SINGAPORE - Men in Singapore have the second highest healthy life expectancy in the world and women the fourth highest.
Japan tops the list for both.
But these longer healthy lives also come with longer years of disability, according to a study published last week in The Lancet, a highly reputed London- based medical journal.
The Global Burden of Disease Study 2010 compares health and disabilities in 187 countries in 1990 and 2010.
It found that a boy born here in 1990 could expect to live 72.8 years and a girl, 77.9 years. In 2010, it had gone up to 78.8 years for boys and 83.3 years for girls. While part of the increase is in healthy years, the bulk will be lived in poor health.
A boy born here in 2010 can expect to live 68.1 years in good health and 10.7 years coping with serious disability. A girl can expect 70 years of healthy life and 13.3 years with poor health.
This is roughly two years more of living with poor health compared to those born in 1990.
What is happening to the current generation of Singaporeans reflects a worldwide trend of people living longer, but with an increase in "unhealthy" years outpacing additional healthy years.
Lancet editor Richard Horton said: "More people will be spending more years of their lives with more illnesses.
"Women are hit especially hard by disability. Women aged 15 to 65 years lose more healthy life to disability than men."

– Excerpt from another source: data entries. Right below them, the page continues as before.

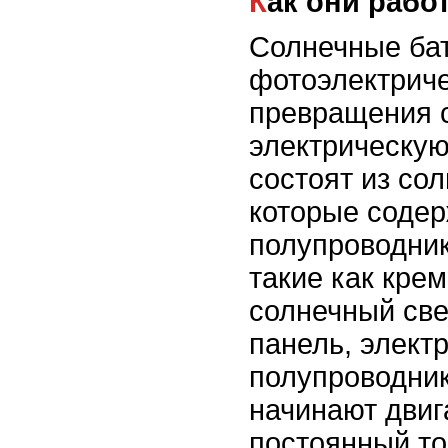
Как они рабо
Солнечные ба
фотоэлектрич
превращения с
электрическую
состоят из со
которые содер
полупроводни
такие как крем
солнечный све
панель, элект
полупроводни
начинают двиг
постоянный то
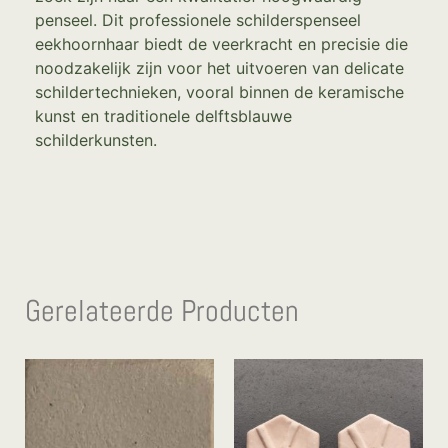
penseel. Dit professionele schilderspenseel
eekhoornhaar biedt de veerkracht en precisie die
noodzakelijk zijn voor het uitvoeren van delicate
schildertechnieken, vooral binnen de keramische
kunst en traditionele delftsblauwe
schilderkunsten.
Gerelateerde Producten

Women who enjoy the longest years of healthy lives are from Japan, South Korea, Spain, Singapore and Taiwan.
In 1990, Japanese women were the only Asian women to make the top 10 list.
The only Asian country whose men made it to the top 10 list in 2010, aside from Japan and Singapore, was South Korea in 10th place.
Dr Amy Khor, Minister of State for Health, said this study "further reinforces the importance of health promotion efforts to prevent or delay the onset of disease, which would improve both healthy life expectancy and life expectancy".
She added that the widening gap between total life span and the number of healthy years "is likely due to lifestyle factors; and prevention efforts for lifestyle- related diseases not keeping pace with advancements in medicine that improve survival but do not completely cure the disease".
Mr Liak Teng Lit, who heads Alexandra Health System, was more blunt: "It's the way we live. Health in old age is determined in the early years of life.
"Everyone knows they should exercise at least three times a week, but only 20 per cent do so. If you don't exercise when you're young, your bones are weak and they'll break easily when you're old."
Similarly, people are living too many years in retirement without a hobby or activity to keep them going. This could lead to mental problems, he said.
Summarising the findings, Dr Horton said: "Blood pressure is the biggest global risk factor for disease, followed by tobacco, alcohol and poor diet."
Work on the Lancet study started in 2007 and involved 486 scientists from 302 institutions, including the World Health Organisation.
The paper classified disabilities leading to unhealthy lives as mental disorders, musculoskeletal disease, diabetes, chronic respiratory disease, anaemia and loss of hearing and vision.